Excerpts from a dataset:

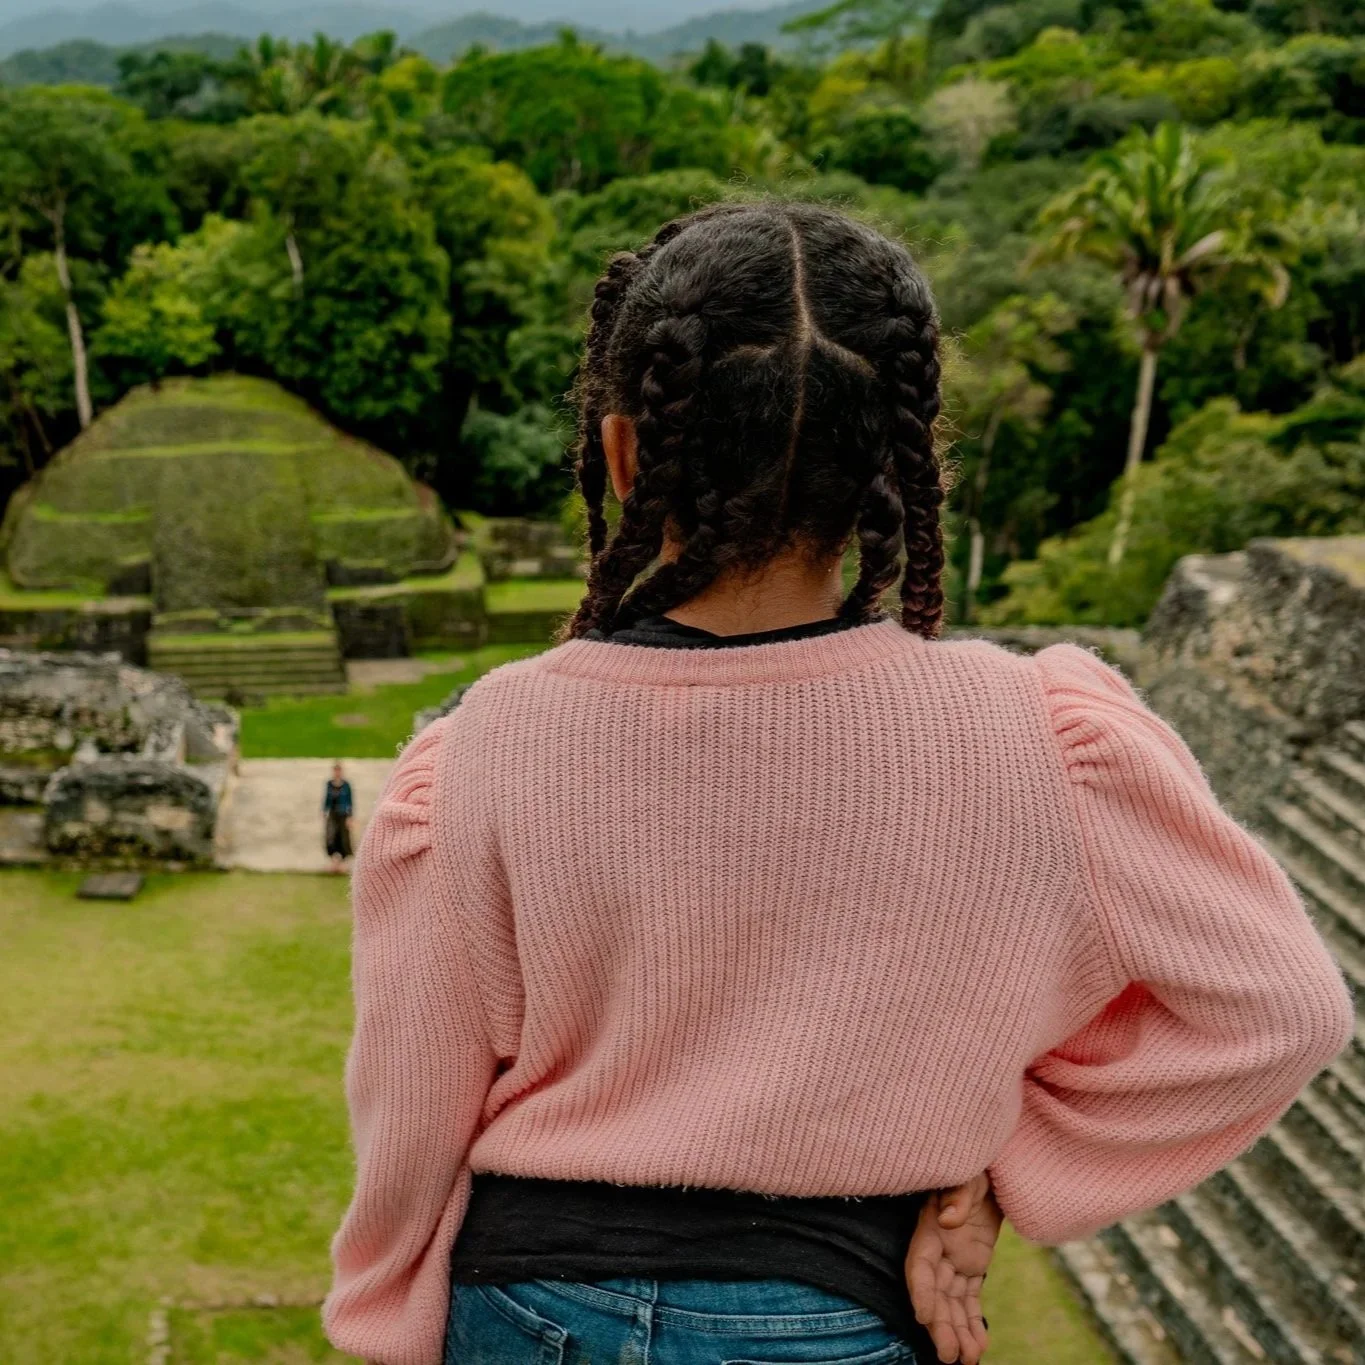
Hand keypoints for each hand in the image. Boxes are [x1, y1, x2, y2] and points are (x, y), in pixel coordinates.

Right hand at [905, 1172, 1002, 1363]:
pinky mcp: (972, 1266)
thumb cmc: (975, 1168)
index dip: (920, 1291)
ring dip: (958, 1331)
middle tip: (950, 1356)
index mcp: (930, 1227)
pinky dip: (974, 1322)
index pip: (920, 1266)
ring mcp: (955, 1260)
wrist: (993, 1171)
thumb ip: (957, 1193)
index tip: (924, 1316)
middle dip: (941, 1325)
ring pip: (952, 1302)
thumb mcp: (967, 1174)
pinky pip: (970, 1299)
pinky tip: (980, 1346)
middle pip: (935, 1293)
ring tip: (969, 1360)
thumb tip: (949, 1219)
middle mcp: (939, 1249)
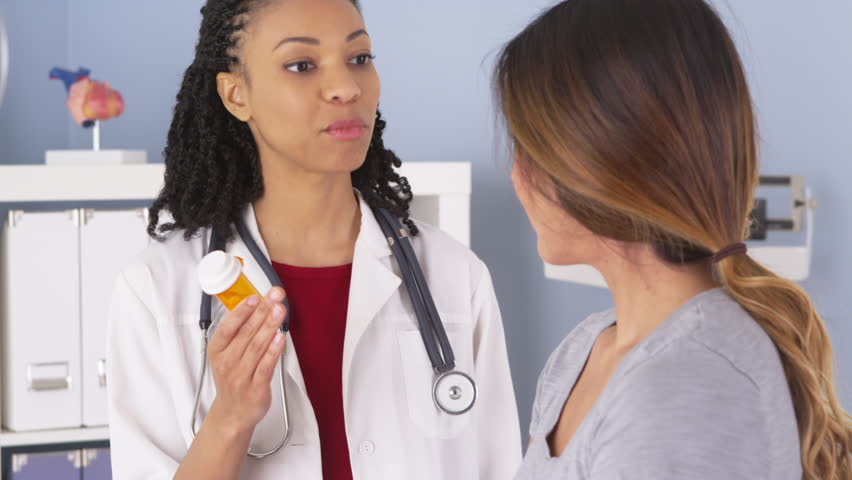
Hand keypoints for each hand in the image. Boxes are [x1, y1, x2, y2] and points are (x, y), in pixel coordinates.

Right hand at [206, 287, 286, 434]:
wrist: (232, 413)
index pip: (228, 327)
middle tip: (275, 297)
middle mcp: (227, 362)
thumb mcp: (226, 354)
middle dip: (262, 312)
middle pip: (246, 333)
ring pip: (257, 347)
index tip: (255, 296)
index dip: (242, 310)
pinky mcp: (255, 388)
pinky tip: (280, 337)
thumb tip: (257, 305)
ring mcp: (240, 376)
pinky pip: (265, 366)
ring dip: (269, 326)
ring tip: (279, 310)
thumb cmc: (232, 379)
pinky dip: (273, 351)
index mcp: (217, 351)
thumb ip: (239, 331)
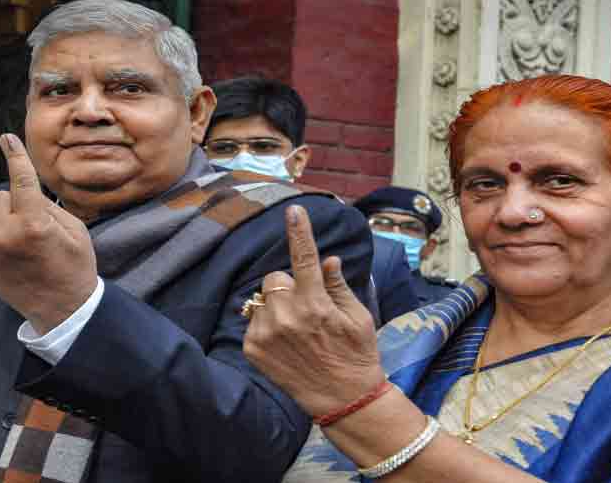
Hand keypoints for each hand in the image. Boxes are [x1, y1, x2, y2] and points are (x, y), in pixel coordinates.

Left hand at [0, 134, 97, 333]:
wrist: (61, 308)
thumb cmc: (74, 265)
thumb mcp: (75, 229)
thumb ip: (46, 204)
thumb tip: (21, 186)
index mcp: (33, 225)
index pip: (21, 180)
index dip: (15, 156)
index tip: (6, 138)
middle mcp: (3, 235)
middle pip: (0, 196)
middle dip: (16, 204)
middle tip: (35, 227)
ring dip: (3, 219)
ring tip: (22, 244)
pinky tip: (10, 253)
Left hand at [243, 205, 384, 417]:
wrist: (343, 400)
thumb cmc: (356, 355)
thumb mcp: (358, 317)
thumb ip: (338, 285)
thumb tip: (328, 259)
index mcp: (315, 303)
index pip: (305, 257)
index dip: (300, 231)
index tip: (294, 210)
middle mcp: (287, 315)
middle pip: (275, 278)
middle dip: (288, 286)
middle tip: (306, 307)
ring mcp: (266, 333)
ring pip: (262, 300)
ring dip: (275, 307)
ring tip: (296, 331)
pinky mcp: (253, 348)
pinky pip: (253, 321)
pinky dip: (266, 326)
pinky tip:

### WORK INSTRUCTIONS:
Each entry above should be given again exactly, with its pictures omitted.

### RESULT BELOW:
Hand keypoints for each hand in the image. Boxes are [x1, y1, x2, y2] and points are (x, y), in pixel coordinates.

Right hand at [905, 1172, 1002, 1363]:
pinky mcp: (972, 1266)
thumb cmc: (975, 1168)
index dip: (920, 1291)
ring dip: (958, 1331)
middle tip: (950, 1356)
index mcp: (930, 1227)
pinky dip: (974, 1322)
index pip: (920, 1266)
ring mcp: (955, 1260)
wrist: (993, 1171)
thumb ip: (957, 1193)
index tip: (924, 1316)
middle dip: (941, 1325)
ring pip: (952, 1302)
thumb mcp: (967, 1174)
pinky pip: (970, 1299)
pinky tip: (980, 1346)
middle pip: (935, 1293)
ring tip: (969, 1360)
thumb tip: (949, 1219)
middle mcp: (939, 1249)
Hand keypoints for each hand in the image. Boxes are [x1, y1, x2, y2] and points are (x, y), in pixel coordinates.

Right hand at [206, 287, 286, 434]:
wrist: (232, 413)
index pip: (228, 327)
middle tip: (275, 297)
middle mcp: (227, 362)
thumb mcp: (226, 354)
middle dip: (262, 312)
middle pip: (246, 333)
ring pip: (257, 347)
index tip: (255, 296)
index dip: (242, 310)
pinky mcp: (255, 388)
pinky tip: (280, 337)
thumb tip: (257, 305)
ring mcp: (240, 376)
pinky pip: (265, 366)
ring dip: (269, 326)
ring tip: (279, 310)
thumb cmc: (232, 379)
pinky dip: (273, 351)
index mcp: (217, 351)
thumb ip: (239, 331)
Hand keypoints for each hand in the image. Boxes are [x1, y1, x2, y2] and points are (x, y), in pixel coordinates.

Left hand at [0, 134, 97, 333]:
wrist: (61, 308)
thumb cmc: (74, 265)
thumb mcp: (75, 229)
thumb ip: (46, 204)
thumb tip: (21, 186)
index mcp: (33, 225)
index pip: (21, 180)
index dip: (15, 156)
index tip: (6, 138)
middle mcp: (3, 235)
middle pip: (0, 196)
middle dip: (16, 204)
middle tip: (35, 227)
ring dip: (3, 219)
ring tip: (22, 244)
pinky tip: (10, 253)
Left hand at [243, 205, 384, 417]:
wrist: (343, 400)
thumb cmc: (356, 355)
thumb mcp: (358, 317)
thumb ip: (338, 285)
thumb tip: (328, 259)
index mcp: (315, 303)
index pip: (305, 257)
index dip: (300, 231)
index tip: (294, 210)
middle mcp: (287, 315)
middle pip: (275, 278)
middle dip: (288, 286)
middle tip: (306, 307)
ring mcp: (266, 333)
ring pip: (262, 300)
ring dip: (275, 307)
ring tip: (296, 331)
pinky mcp: (253, 348)
pinky pip: (253, 321)
pinky dip: (266, 326)
pinky tip:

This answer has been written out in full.